Tasks and exercises:
1 > According to the Maserati GT2 article, which three teams will enter the five Maserati GT2 cars at Monza?
2 > Reproduce the Maserati GT2 article's wording between "Maserati GT2 starts" and "just race cars.", inclusive.

Source text:
○ ○ ○

Maserati GT2 starts 2026 season at Monza with 250F liveries
29/05/2026
Maserati is back at Monza. And this time, it arrives with more than just race cars.
For the opening round of the 2026 GT2 European Series powered by Pirelli, Maserati Corse will line up five Maserati GT2 cars at the Autodromo Nazionale di Monza. But the bigger emotional story is the debut of new 250F-inspired liveries for both the Maserati GT2 and the road-going Maserati GT2 Stradale.
Five Maserati GT2 cars at the Temple of Speed
The 2026 GT2 European Series begins at Monza on 30 and 31 May, and Maserati is arriving with serious presence. Five Maserati GT2 cars will be entered by three different teams: LP Racing, DINAMIC Motorsport and the new i4Race team. After two successful seasons in the Am class, with consecutive Drivers’ and Teams’ titles, Maserati is clearly not treating GT2 as a decorative motorsport programme.

○ ○ ○

Entries:
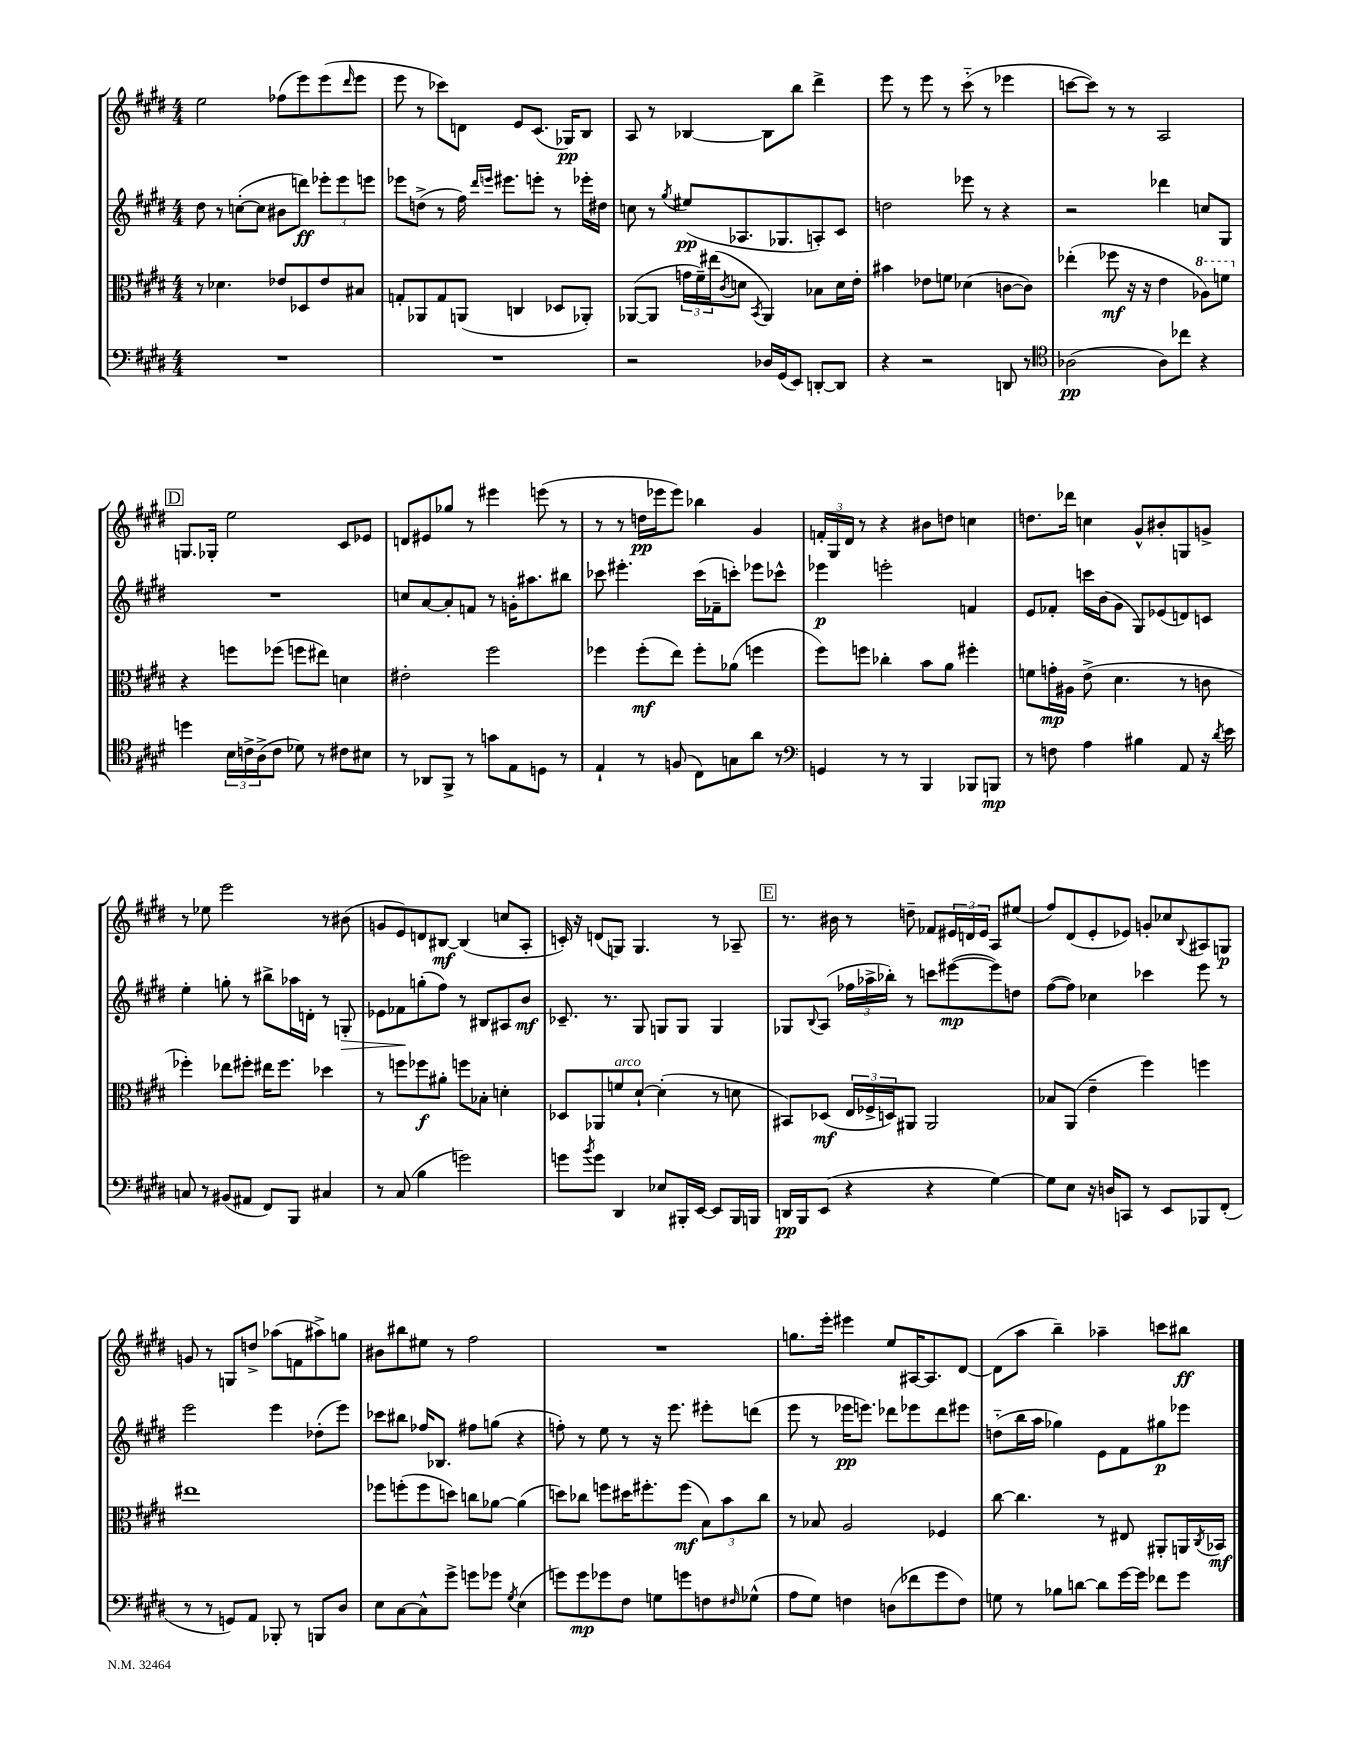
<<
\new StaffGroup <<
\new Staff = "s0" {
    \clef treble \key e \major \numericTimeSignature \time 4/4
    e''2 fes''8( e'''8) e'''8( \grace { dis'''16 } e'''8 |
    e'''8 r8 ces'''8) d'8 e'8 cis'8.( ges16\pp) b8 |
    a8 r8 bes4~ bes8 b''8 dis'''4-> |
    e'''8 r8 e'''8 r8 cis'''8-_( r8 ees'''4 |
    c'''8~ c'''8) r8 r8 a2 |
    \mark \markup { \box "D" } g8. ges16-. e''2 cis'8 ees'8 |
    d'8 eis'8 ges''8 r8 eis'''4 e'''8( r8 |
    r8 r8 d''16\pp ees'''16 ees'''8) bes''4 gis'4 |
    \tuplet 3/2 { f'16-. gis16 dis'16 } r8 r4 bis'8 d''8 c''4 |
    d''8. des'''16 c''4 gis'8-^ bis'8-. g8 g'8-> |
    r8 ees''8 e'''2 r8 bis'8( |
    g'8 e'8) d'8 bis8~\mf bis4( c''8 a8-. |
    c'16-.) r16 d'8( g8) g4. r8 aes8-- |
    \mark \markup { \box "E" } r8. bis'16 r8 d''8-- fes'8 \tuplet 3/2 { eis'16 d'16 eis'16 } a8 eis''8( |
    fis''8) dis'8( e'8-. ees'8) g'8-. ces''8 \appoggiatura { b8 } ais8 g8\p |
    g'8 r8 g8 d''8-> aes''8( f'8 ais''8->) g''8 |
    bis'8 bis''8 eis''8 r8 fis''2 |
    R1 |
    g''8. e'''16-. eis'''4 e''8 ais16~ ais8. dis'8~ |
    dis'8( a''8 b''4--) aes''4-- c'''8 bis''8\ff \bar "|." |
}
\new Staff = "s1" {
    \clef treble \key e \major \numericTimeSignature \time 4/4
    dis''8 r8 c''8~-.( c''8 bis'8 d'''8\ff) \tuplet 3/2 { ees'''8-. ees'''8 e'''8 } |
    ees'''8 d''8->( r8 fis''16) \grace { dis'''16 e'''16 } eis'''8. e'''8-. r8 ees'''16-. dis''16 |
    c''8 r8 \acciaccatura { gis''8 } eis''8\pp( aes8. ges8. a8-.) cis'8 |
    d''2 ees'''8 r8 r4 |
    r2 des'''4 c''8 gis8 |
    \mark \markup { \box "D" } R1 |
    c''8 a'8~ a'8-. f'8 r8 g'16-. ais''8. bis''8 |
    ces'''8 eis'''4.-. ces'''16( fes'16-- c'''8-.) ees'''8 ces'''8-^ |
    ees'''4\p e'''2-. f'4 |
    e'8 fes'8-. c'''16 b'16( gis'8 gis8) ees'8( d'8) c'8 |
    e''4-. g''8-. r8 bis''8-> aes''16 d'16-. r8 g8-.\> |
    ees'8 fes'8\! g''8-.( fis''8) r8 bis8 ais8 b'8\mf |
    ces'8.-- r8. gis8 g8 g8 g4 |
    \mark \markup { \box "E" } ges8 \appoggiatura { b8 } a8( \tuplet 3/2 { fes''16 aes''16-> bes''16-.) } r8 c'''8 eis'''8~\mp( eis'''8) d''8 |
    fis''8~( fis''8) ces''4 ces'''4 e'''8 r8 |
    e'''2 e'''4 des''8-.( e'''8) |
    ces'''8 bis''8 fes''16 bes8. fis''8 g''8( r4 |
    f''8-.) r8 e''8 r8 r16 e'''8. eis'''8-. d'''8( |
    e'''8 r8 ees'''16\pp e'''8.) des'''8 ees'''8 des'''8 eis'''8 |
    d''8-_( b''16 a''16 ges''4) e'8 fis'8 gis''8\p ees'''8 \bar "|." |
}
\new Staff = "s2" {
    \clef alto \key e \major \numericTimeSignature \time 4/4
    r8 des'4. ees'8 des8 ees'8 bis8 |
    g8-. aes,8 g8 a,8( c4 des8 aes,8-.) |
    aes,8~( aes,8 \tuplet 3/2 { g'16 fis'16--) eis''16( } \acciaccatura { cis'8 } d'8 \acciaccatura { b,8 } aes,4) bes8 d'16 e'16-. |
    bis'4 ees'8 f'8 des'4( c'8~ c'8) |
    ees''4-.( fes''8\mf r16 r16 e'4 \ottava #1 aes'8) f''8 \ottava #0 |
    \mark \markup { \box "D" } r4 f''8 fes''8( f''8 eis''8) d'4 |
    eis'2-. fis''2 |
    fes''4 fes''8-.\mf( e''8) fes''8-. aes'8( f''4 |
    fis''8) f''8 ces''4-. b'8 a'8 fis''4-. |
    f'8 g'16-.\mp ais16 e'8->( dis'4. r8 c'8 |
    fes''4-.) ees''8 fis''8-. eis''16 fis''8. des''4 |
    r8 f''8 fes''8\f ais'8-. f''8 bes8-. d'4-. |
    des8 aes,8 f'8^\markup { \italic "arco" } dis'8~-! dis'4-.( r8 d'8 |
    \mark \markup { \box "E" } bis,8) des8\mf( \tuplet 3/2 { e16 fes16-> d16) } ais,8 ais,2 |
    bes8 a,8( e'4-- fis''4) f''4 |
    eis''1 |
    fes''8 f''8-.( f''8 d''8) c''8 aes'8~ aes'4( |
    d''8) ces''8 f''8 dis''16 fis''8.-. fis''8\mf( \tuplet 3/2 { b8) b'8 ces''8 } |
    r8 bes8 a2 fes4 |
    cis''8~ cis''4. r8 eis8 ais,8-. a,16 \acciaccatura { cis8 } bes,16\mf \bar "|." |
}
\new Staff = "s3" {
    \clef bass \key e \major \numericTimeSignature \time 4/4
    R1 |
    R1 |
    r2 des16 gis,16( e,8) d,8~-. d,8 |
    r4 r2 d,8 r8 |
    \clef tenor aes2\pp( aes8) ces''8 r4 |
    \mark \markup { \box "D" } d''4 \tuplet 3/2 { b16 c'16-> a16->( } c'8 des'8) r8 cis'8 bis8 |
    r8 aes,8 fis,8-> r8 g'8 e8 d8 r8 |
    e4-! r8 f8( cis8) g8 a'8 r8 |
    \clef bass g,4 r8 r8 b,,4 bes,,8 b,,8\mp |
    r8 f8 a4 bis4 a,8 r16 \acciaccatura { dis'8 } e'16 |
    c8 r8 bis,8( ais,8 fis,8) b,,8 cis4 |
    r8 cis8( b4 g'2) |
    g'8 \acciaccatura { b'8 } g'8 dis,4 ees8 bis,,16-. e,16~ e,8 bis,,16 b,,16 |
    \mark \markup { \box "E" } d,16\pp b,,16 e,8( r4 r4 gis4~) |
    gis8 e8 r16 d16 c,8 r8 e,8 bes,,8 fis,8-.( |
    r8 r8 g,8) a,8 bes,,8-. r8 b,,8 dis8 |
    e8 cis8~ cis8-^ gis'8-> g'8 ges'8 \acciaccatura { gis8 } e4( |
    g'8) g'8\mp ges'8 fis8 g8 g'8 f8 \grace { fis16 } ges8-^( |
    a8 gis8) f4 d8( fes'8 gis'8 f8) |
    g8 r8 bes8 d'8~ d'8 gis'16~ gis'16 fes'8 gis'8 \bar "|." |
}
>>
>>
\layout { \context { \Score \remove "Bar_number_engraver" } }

○ ○ ○

Correct answers:
1 > LP Racing, DINAMIC Motorsport and the new i4Race team.

2 >
Maserati GT2 starts 2026 season at Monza with 250F liveries
29/05/2026
Maserati is back at Monza. And this time, it arrives with more than just race cars.